This page contains lists of domains for which configuring a bypass rule is recommended to ensure SSL Inspection does not break traffic to these domains.

When using Cloud Web Security, the SSL Inpsection feature ensures that all traffic is SSL decrypted and then inspected by default.

Some traffic can be disrupted when having a “man in the middle” for its traffic in the manner that SSL Inspection works. This includes traffic using certificate pinning, Mutual TLS (mTLS) and some using WebSockets. To ensure Cloud Web Security does not break these kinds of traffic, a user can configure exceptions to this default SSL Inspection rule, which would allow the traffic to bypass SSL Inspection.
Note: To configure an SSL Inspection bypass rule, please see Configuring a Security Policy.

Below are some of the domains that are known to break SSL Inspection.

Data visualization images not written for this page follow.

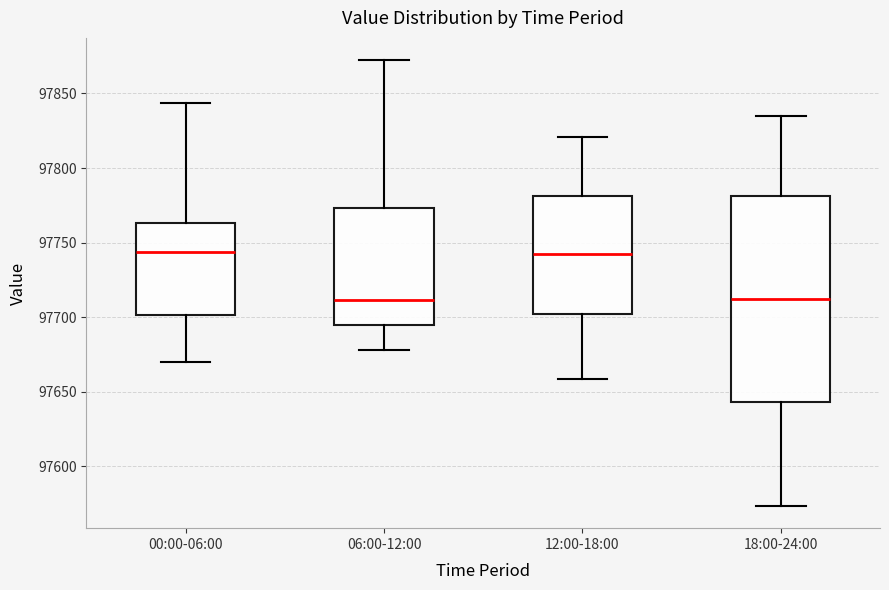

Reading left to right, transcribe this box plot: for each box, give where its median line is, the range the box spans, and where its two whiskers end, as read against the y-axis. The values are not printed on the chart, so give them approximately, as read against the axis.

00:00-06:00: median 97745, box 97700 to 97765, whiskers 97670 to 97845
06:00-12:00: median 97710, box 97695 to 97775, whiskers 97680 to 97870
12:00-18:00: median 97740, box 97700 to 97780, whiskers 97660 to 97820
18:00-24:00: median 97710, box 97645 to 97780, whiskers 97575 to 97835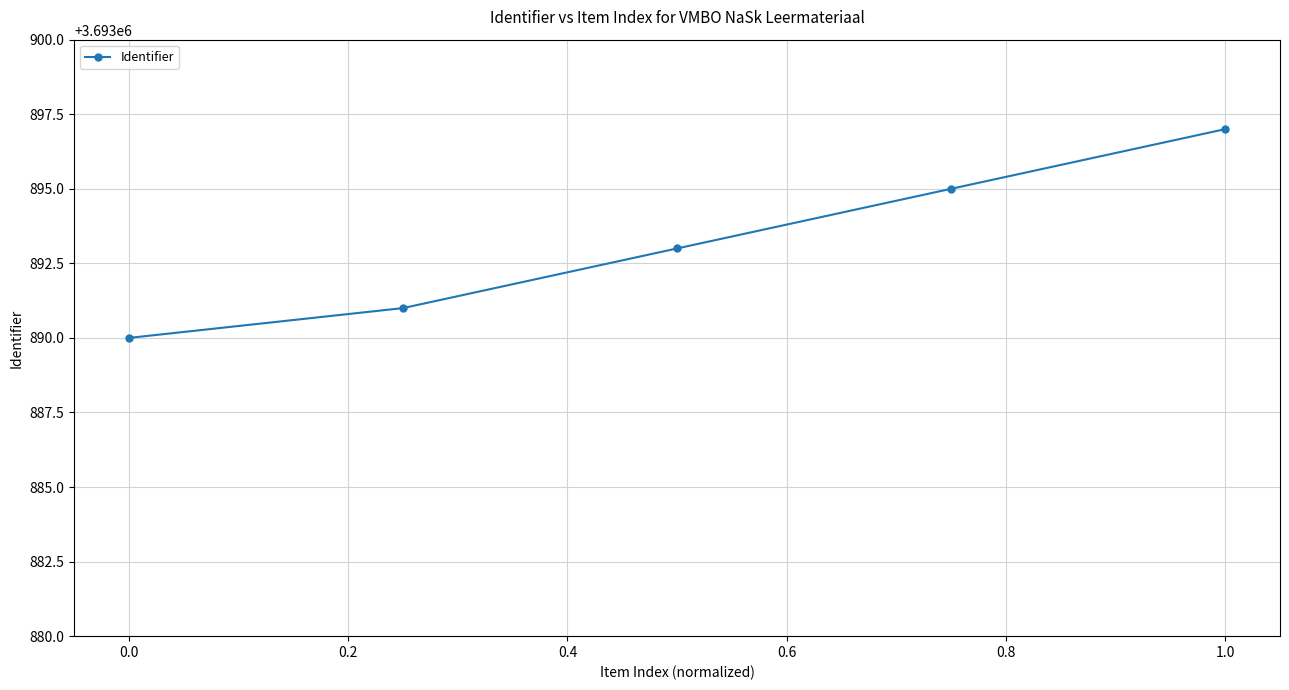

What is the maximum value shown in the chart?

3693897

It is recommended to create rules to bypass these domains:

Table 1. Microsoft Domains
cdm.microsoft.com
download.microsoft.com
media-assetcatalog.microsoft.com
mediadiscovery.microsoft.com
mp.microsoft.com
musicimage.xboxlive.com
ntservicepack.microsoft.com
sls.microsoft.com
store-images.microsoft.com
store-images.s-microsoft.com
update.microsoft.com
windowsupdate.microsoft.com
wustat.windows.com
Table 2. Apple Domains
api.apps.apple.com
configuration.apple.com
ess.apple.com
gc.apple.com
gsa.apple.com
gsas.apple.com
icloud.com
identity.apple.com
itunes.apple.com
ls.apple.com
mzstatic.com
smoot.apple.com
smp-device-content.apple.com
swcdn.apple.com
swscan.apple.com
swdist.apple.com
swdownload.apple.com
swquery.apple.com
xp.apple.com
Table 3. Conferencing Domains
anymeeting.com
ciscowebex.com
clickwebinar.com
freeconferencecall.com
gotoassist.com
gotomeeting.com
gotomypc.com
gototraining.com
gotowebinar.com
hostjoin.me
omnovia.com
on24.com
readytalk.com
skype.com
webex.com
zoom.com
zoom.us*
Note: Zoom has multiple domain names specific to the region where the user is located. Please add a bypass rule appropriate to your region.